- **Task instructions**
Give the entries below again exactly. Their pictures are not needed.

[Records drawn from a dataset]
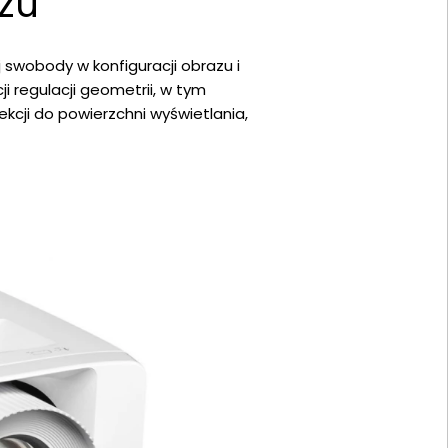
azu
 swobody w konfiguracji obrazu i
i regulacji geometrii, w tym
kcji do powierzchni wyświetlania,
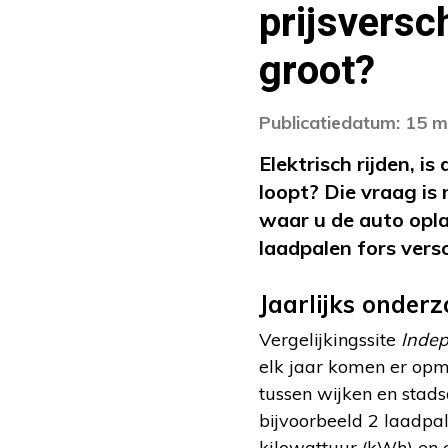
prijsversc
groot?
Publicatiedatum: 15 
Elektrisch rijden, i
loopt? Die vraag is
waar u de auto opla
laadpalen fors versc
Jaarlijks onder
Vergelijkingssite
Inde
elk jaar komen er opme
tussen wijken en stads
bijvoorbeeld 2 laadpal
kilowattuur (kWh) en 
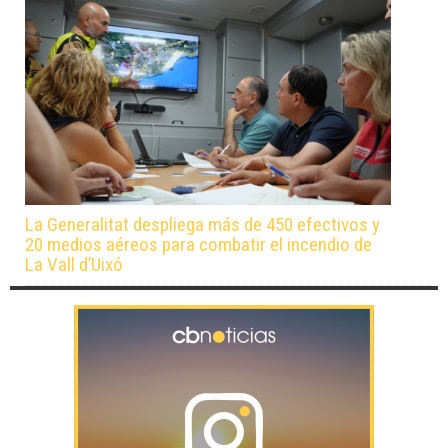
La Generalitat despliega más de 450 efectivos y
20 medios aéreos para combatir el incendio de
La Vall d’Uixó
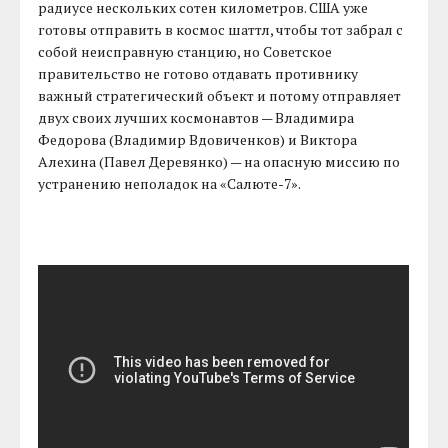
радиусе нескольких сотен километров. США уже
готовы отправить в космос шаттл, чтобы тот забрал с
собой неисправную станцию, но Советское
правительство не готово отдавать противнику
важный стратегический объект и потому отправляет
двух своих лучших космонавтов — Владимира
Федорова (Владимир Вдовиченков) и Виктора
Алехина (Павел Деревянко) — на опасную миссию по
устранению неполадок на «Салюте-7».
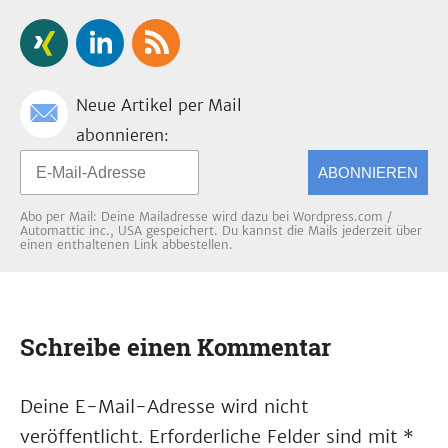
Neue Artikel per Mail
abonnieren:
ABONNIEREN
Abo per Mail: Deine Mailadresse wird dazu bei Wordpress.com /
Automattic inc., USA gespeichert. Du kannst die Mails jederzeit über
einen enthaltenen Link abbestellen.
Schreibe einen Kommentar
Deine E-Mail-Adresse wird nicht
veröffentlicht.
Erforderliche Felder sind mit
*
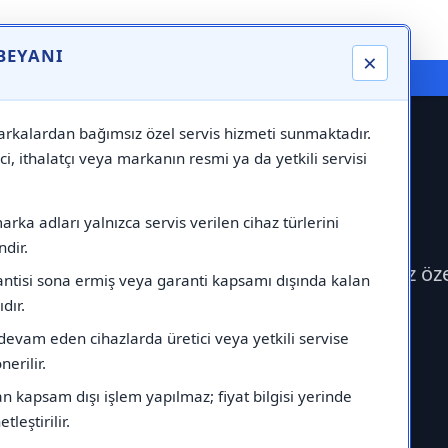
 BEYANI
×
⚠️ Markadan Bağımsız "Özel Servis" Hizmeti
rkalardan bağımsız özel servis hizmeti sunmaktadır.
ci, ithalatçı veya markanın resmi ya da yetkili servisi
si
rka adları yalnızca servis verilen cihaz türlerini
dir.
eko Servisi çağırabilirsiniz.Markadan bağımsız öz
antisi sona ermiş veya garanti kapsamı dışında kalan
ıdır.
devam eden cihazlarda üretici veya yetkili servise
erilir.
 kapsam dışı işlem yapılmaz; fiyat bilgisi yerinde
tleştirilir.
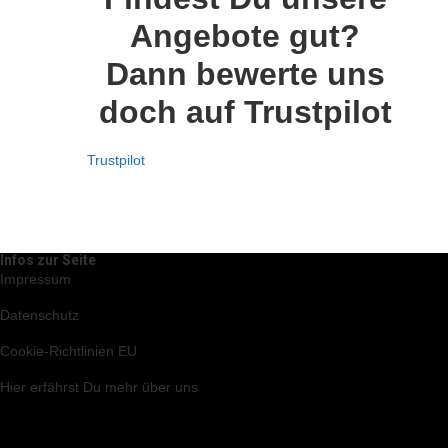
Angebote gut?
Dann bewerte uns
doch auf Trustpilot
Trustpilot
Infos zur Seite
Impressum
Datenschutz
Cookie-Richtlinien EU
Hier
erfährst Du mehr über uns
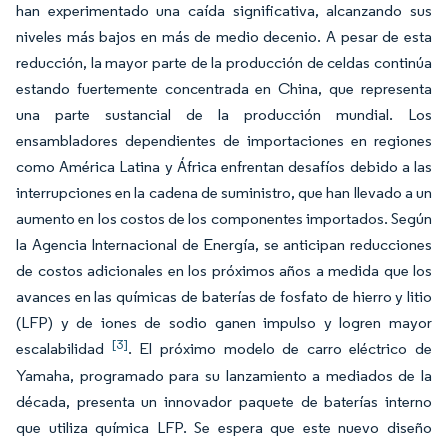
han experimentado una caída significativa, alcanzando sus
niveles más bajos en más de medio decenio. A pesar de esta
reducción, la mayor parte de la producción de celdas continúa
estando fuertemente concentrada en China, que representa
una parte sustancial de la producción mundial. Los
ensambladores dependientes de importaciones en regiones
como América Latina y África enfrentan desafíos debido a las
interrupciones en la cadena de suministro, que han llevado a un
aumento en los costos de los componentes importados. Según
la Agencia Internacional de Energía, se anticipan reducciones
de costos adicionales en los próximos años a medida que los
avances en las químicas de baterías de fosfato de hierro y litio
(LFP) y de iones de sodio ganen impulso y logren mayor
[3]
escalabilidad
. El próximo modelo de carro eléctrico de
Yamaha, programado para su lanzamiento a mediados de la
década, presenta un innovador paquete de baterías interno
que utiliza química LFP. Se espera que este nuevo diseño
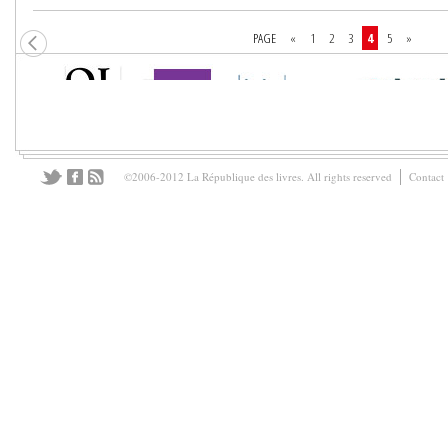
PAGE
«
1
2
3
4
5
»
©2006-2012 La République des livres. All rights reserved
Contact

- **Written response**
azu
 swobody w konfiguracji obrazu i
i regulacji geometrii, w tym
kcji do powierzchni wyświetlania,
prijsversc
groot?
Publicatiedatum: 15 
Elektrisch rijden, i
loopt? Die vraag is
waar u de auto opla
laadpalen fors versc
Jaarlijks onder
Vergelijkingssite
Inde
elk jaar komen er opme
tussen wijken en stads
bijvoorbeeld 2 laadpal
kilowattuur (kWh) en 
La Generalitat despliega más de 450 efectivos y
20 medios aéreos para combatir el incendio de
La Vall d’Uixó
радиусе нескольких сотен километров. США уже
готовы отправить в космос шаттл, чтобы тот забрал с
собой неисправную станцию, но Советское
правительство не готово отдавать противнику
важный стратегический объект и потому отправляет
двух своих лучших космонавтов — Владимира
Федорова (Владимир Вдовиченков) и Виктора
Алехина (Павел Деревянко) — на опасную миссию по
устранению неполадок на «Салюте-7».
Neue Artikel per Mail
abonnieren:
ABONNIEREN
Abo per Mail: Deine Mailadresse wird dazu bei Wordpress.com /
Automattic inc., USA gespeichert. Du kannst die Mails jederzeit über
einen enthaltenen Link abbestellen.
Schreibe einen Kommentar
Deine E-Mail-Adresse wird nicht
veröffentlicht.
Erforderliche Felder sind mit
*
 BEYANI
×
⚠️ Markadan Bağımsız "Özel Servis" Hizmeti
rkalardan bağımsız özel servis hizmeti sunmaktadır.
ci, ithalatçı veya markanın resmi ya da yetkili servisi
si
rka adları yalnızca servis verilen cihaz türlerini
dir.
eko Servisi çağırabilirsiniz.Markadan bağımsız öz
antisi sona ermiş veya garanti kapsamı dışında kalan
ıdır.
devam eden cihazlarda üretici veya yetkili servise
erilir.
 kapsam dışı işlem yapılmaz; fiyat bilgisi yerinde
tleştirilir.
Angebote gut?
Dann bewerte uns
doch auf Trustpilot
Trustpilot
Infos zur Seite
Impressum
Datenschutz
Cookie-Richtlinien EU
Hier
erfährst Du mehr über uns
han experimentado una caída significativa, alcanzando sus
niveles más bajos en más de medio decenio. A pesar de esta
reducción, la mayor parte de la producción de celdas continúa
estando fuertemente concentrada en China, que representa
una parte sustancial de la producción mundial. Los
ensambladores dependientes de importaciones en regiones
como América Latina y África enfrentan desafíos debido a las
interrupciones en la cadena de suministro, que han llevado a un
aumento en los costos de los componentes importados. Según
la Agencia Internacional de Energía, se anticipan reducciones
de costos adicionales en los próximos años a medida que los
avances en las químicas de baterías de fosfato de hierro y litio
(LFP) y de iones de sodio ganen impulso y logren mayor
[3]
escalabilidad
. El próximo modelo de carro eléctrico de
Yamaha, programado para su lanzamiento a mediados de la
década, presenta un innovador paquete de baterías interno
que utiliza química LFP. Se espera que este nuevo diseño
PAGE
«
1
2
3
4
5
»
©2006-2012 La République des livres. All rights reserved
Contact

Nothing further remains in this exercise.